DIRECTIONS: Span requested from the data below: the line with "On January 9, 2009" through the line with "of India | Research |", both included. Give only these lines again, exactly, and leave every picture out.

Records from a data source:
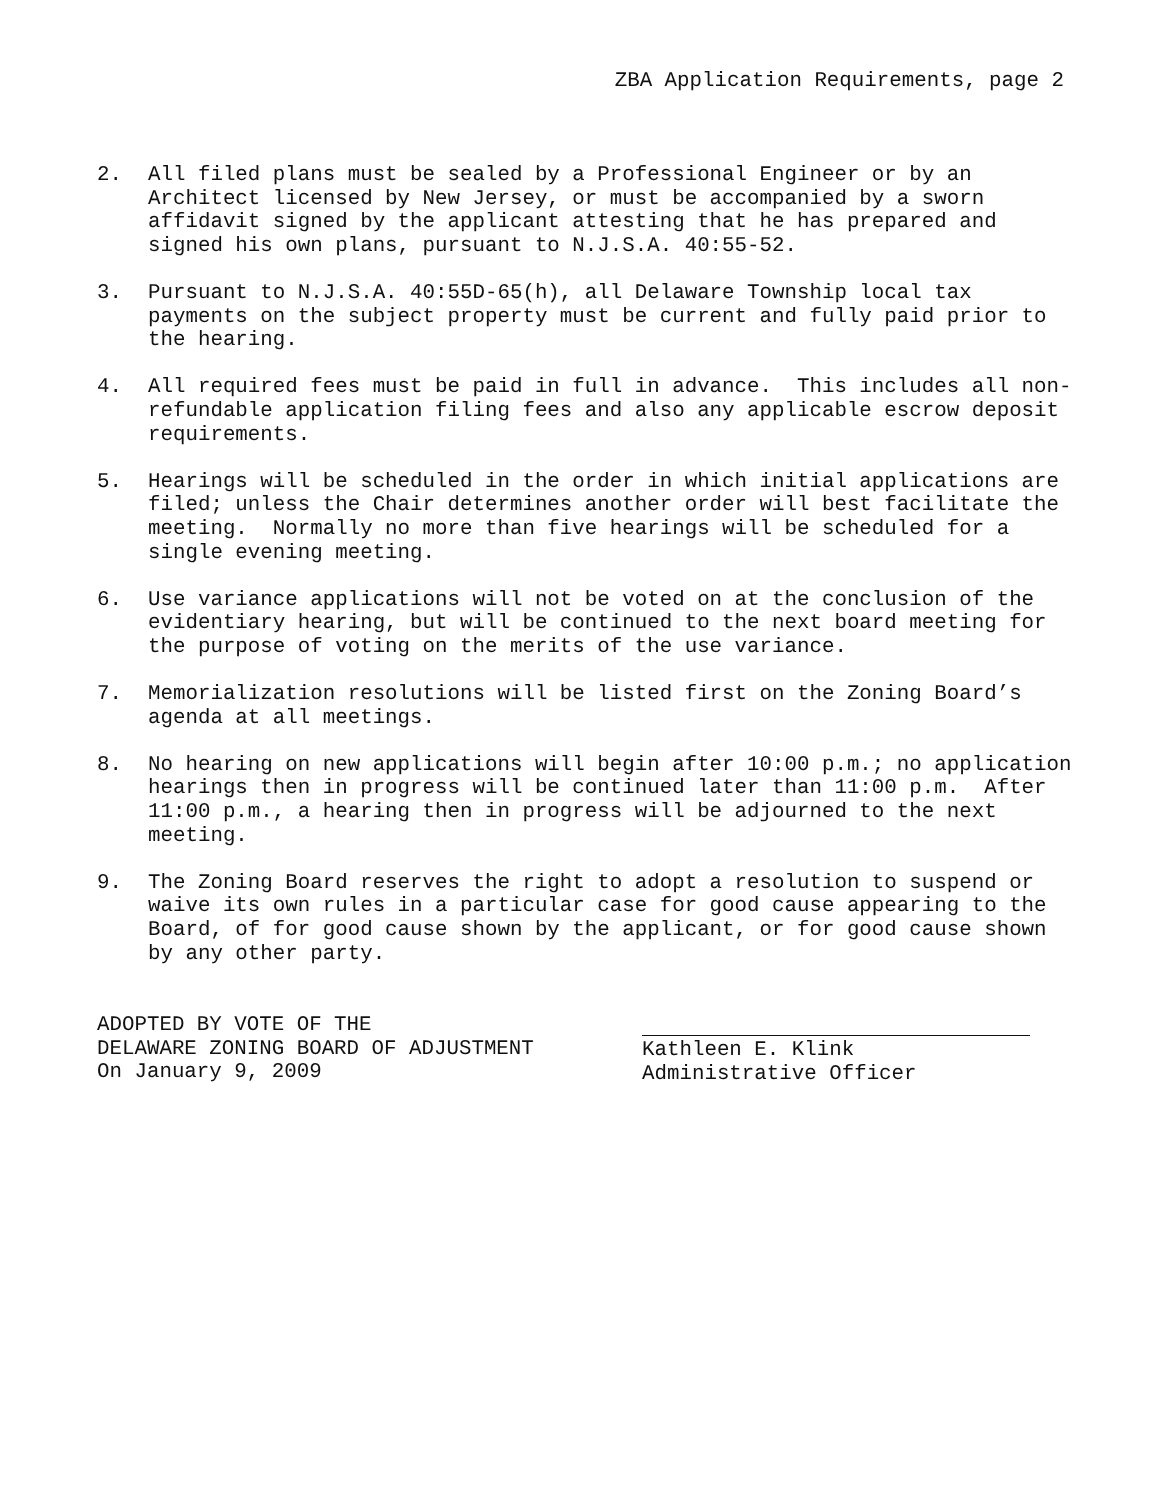ZBA Application Requirements, page 2
2. All filed plans must be sealed by a Professional Engineer or by an Architect licensed by New Jersey, or must be accompanied by a sworn affidavit signed by the applicant attesting that he has prepared and signed his own plans, pursuant to N.J.S.A. 40:55-52.
3. Pursuant to N.J.S.A. 40:55D-65(h), all Delaware Township local tax payments on the subject property must be current and fully paid prior to the hearing.
4. All required fees must be paid in full in advance. This includes all non-refundable application filing fees and also any applicable escrow deposit requirements.
5. Hearings will be scheduled in the order in which initial applications are filed; unless the Chair determines another order will best facilitate the meeting. Normally no more than five hearings will be scheduled for a single evening meeting.
6. Use variance applications will not be voted on at the conclusion of the evidentiary hearing, but will be continued to the next board meeting for the purpose of voting on the merits of the use variance.
7. Memorialization resolutions will be listed first on the Zoning Board’s agenda at all meetings.
8. No hearing on new applications will begin after 10:00 p.m.; no application hearings then in progress will be continued later than 11:00 p.m. After 11:00 p.m., a hearing then in progress will be adjourned to the next meeting.
9. The Zoning Board reserves the right to adopt a resolution to suspend or waive its own rules in a particular case for good cause appearing to the Board, of for good cause shown by the applicant, or for good cause shown by any other party.
ADOPTED BY VOTE OF THE
DELAWARE ZONING BOARD OF ADJUSTMENT
On January 9, 2009
Kathleen E. Klink
Administrative Officer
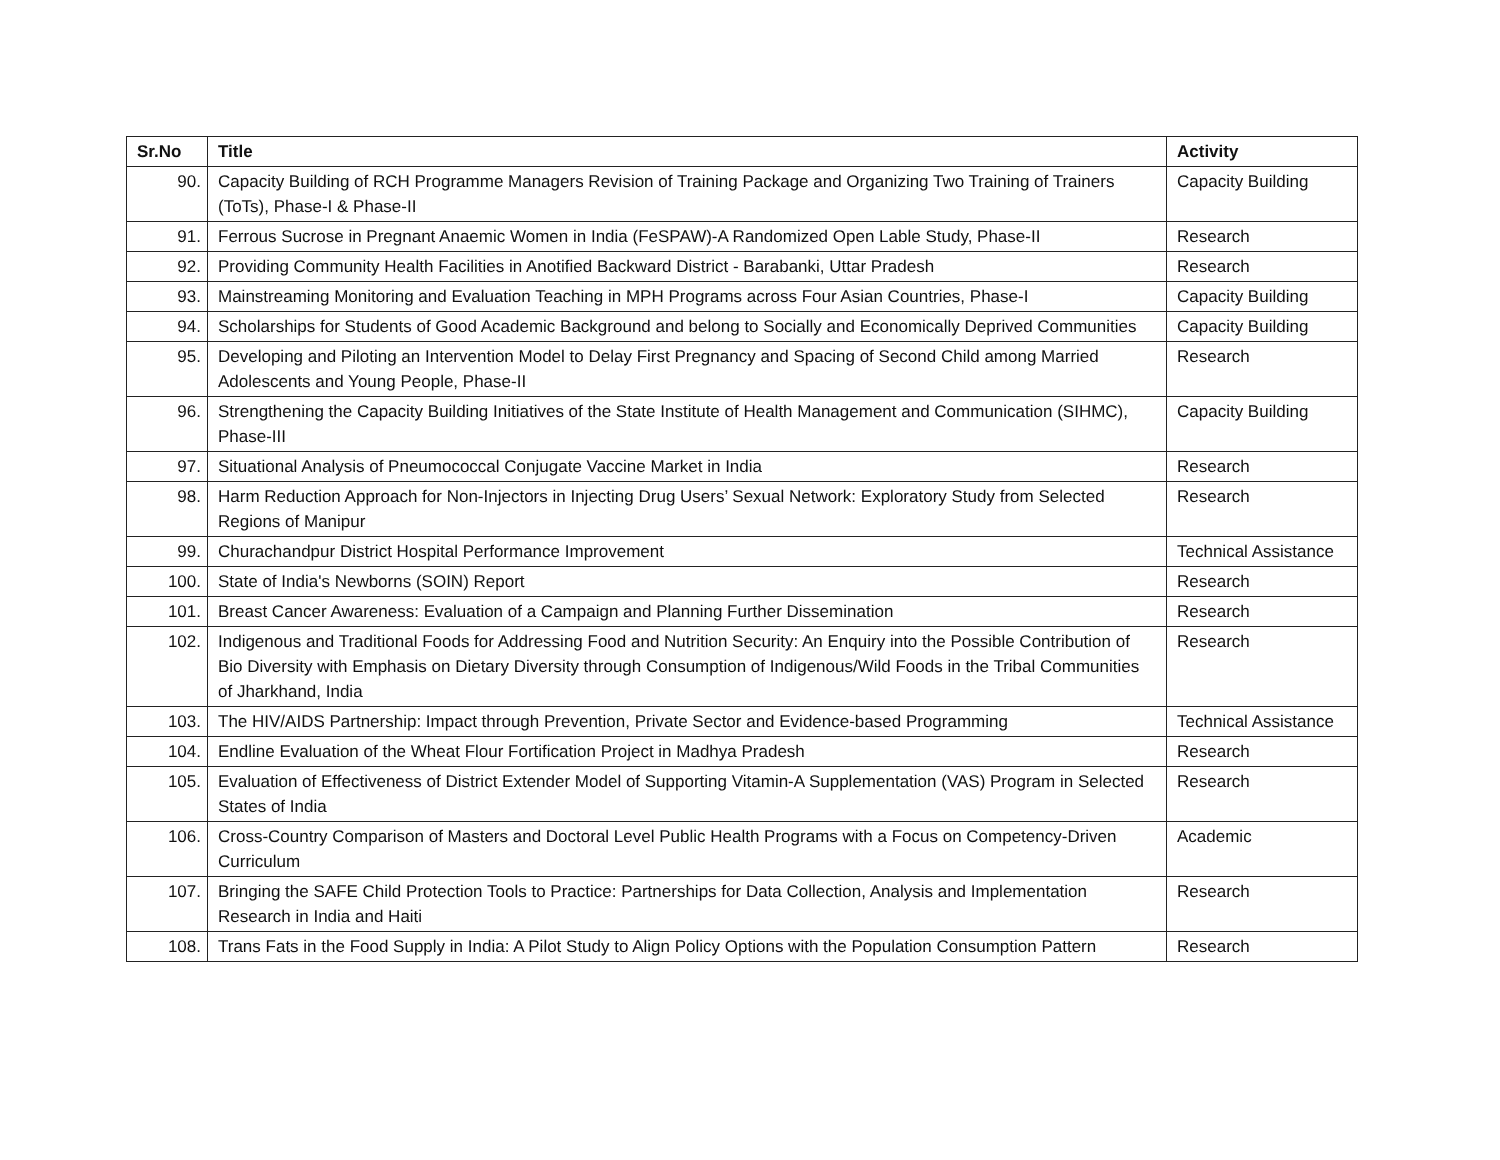| Sr.No | Title | Activity |
| --- | --- | --- |
| 90. | Capacity Building of RCH Programme Managers Revision of Training Package and Organizing Two Training of Trainers (ToTs), Phase-I & Phase-II | Capacity Building |
| 91. | Ferrous Sucrose in Pregnant Anaemic Women in India (FeSPAW)-A Randomized Open Lable Study, Phase-II | Research |
| 92. | Providing Community Health Facilities in Anotified Backward District - Barabanki, Uttar Pradesh | Research |
| 93. | Mainstreaming Monitoring and Evaluation Teaching in MPH Programs across Four Asian Countries, Phase-I | Capacity Building |
| 94. | Scholarships for Students of Good Academic Background and belong to Socially and Economically Deprived Communities | Capacity Building |
| 95. | Developing and Piloting an Intervention Model to Delay First Pregnancy and Spacing of Second Child among Married Adolescents and Young People, Phase-II | Research |
| 96. | Strengthening the Capacity Building Initiatives of the State Institute of Health Management and Communication (SIHMC), Phase-III | Capacity Building |
| 97. | Situational Analysis of Pneumococcal Conjugate Vaccine Market in India | Research |
| 98. | Harm Reduction Approach for Non-Injectors in Injecting Drug Users’ Sexual Network: Exploratory Study from Selected Regions of Manipur | Research |
| 99. | Churachandpur District Hospital Performance Improvement | Technical Assistance |
| 100. | State of India's Newborns (SOIN) Report | Research |
| 101. | Breast Cancer Awareness: Evaluation of a Campaign and Planning Further Dissemination | Research |
| 102. | Indigenous and Traditional Foods for Addressing Food and Nutrition Security: An Enquiry into the Possible Contribution of Bio Diversity with Emphasis on Dietary Diversity through Consumption of Indigenous/Wild Foods in the Tribal Communities of Jharkhand, India | Research |
| 103. | The HIV/AIDS Partnership: Impact through Prevention, Private Sector and Evidence-based Programming | Technical Assistance |
| 104. | Endline Evaluation of the Wheat Flour Fortification Project in Madhya Pradesh | Research |
| 105. | Evaluation of Effectiveness of District Extender Model of Supporting Vitamin-A Supplementation (VAS) Program in Selected States of India | Research |
| 106. | Cross-Country Comparison of Masters and Doctoral Level Public Health Programs with a Focus on Competency-Driven Curriculum | Academic |
| 107. | Bringing the SAFE Child Protection Tools to Practice: Partnerships for Data Collection, Analysis and Implementation Research in India and Haiti | Research |
| 108. | Trans Fats in the Food Supply in India: A Pilot Study to Align Policy Options with the Population Consumption Pattern | Research |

ANSWER TO THE EXERCISE:
On January 9, 2009
Kathleen E. Klink
Administrative Officer
| Sr.No | Title | Activity |
| --- | --- | --- |
| 90. | Capacity Building of RCH Programme Managers Revision of Training Package and Organizing Two Training of Trainers (ToTs), Phase-I & Phase-II | Capacity Building |
| 91. | Ferrous Sucrose in Pregnant Anaemic Women in India (FeSPAW)-A Randomized Open Lable Study, Phase-II | Research |
| 92. | Providing Community Health Facilities in Anotified Backward District - Barabanki, Uttar Pradesh | Research |
| 93. | Mainstreaming Monitoring and Evaluation Teaching in MPH Programs across Four Asian Countries, Phase-I | Capacity Building |
| 94. | Scholarships for Students of Good Academic Background and belong to Socially and Economically Deprived Communities | Capacity Building |
| 95. | Developing and Piloting an Intervention Model to Delay First Pregnancy and Spacing of Second Child among Married Adolescents and Young People, Phase-II | Research |
| 96. | Strengthening the Capacity Building Initiatives of the State Institute of Health Management and Communication (SIHMC), Phase-III | Capacity Building |
| 97. | Situational Analysis of Pneumococcal Conjugate Vaccine Market in India | Research |
| 98. | Harm Reduction Approach for Non-Injectors in Injecting Drug Users’ Sexual Network: Exploratory Study from Selected Regions of Manipur | Research |
| 99. | Churachandpur District Hospital Performance Improvement | Technical Assistance |
| 100. | State of India's Newborns (SOIN) Report | Research |
| 101. | Breast Cancer Awareness: Evaluation of a Campaign and Planning Further Dissemination | Research |
| 102. | Indigenous and Traditional Foods for Addressing Food and Nutrition Security: An Enquiry into the Possible Contribution of Bio Diversity with Emphasis on Dietary Diversity through Consumption of Indigenous/Wild Foods in the Tribal Communities of Jharkhand, India | Research |
| 103. | The HIV/AIDS Partnership: Impact through Prevention, Private Sector and Evidence-based Programming | Technical Assistance |
| 104. | Endline Evaluation of the Wheat Flour Fortification Project in Madhya Pradesh | Research |
| 105. | Evaluation of Effectiveness of District Extender Model of Supporting Vitamin-A Supplementation (VAS) Program in Selected States of India | Research |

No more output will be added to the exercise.